* **YOUR OBJECTIVE**
Copy every line of the data that includes the string "none".

* **MATERIAL SHOWN**
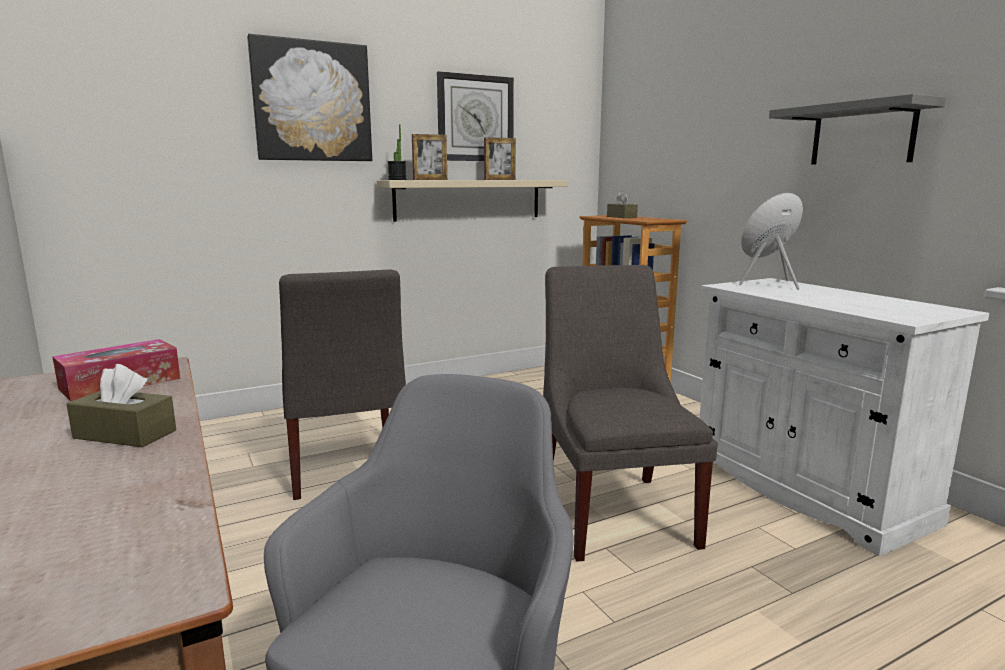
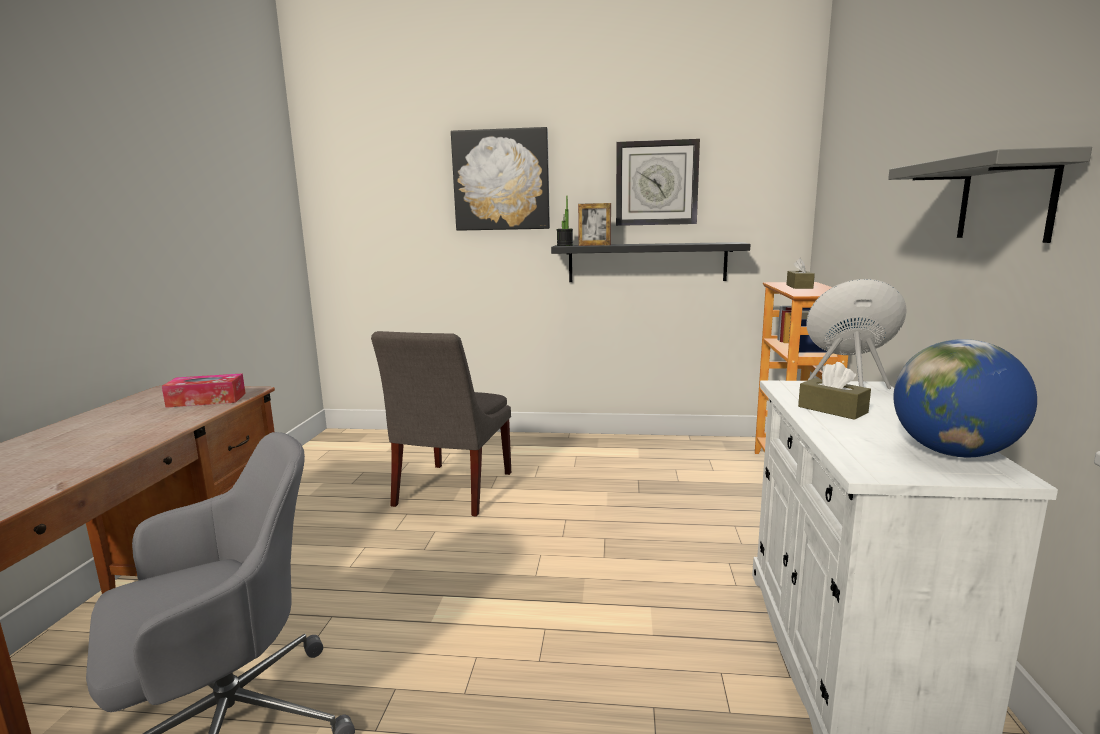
camera: 35 degrees right, 0 degrees up
brown tissue box [66,364,176,447] -> brown tissue box moved to [798,362,871,420]
beige shelf [377,180,568,222] -> black shelf [551,242,751,282]
picture frame [484,137,516,180] -> none
grey chair [543,265,718,562] -> none
none -> globe [893,339,1037,457]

* **SOLVED EXERCISE**
picture frame [484,137,516,180] -> none
grey chair [543,265,718,562] -> none
none -> globe [893,339,1037,457]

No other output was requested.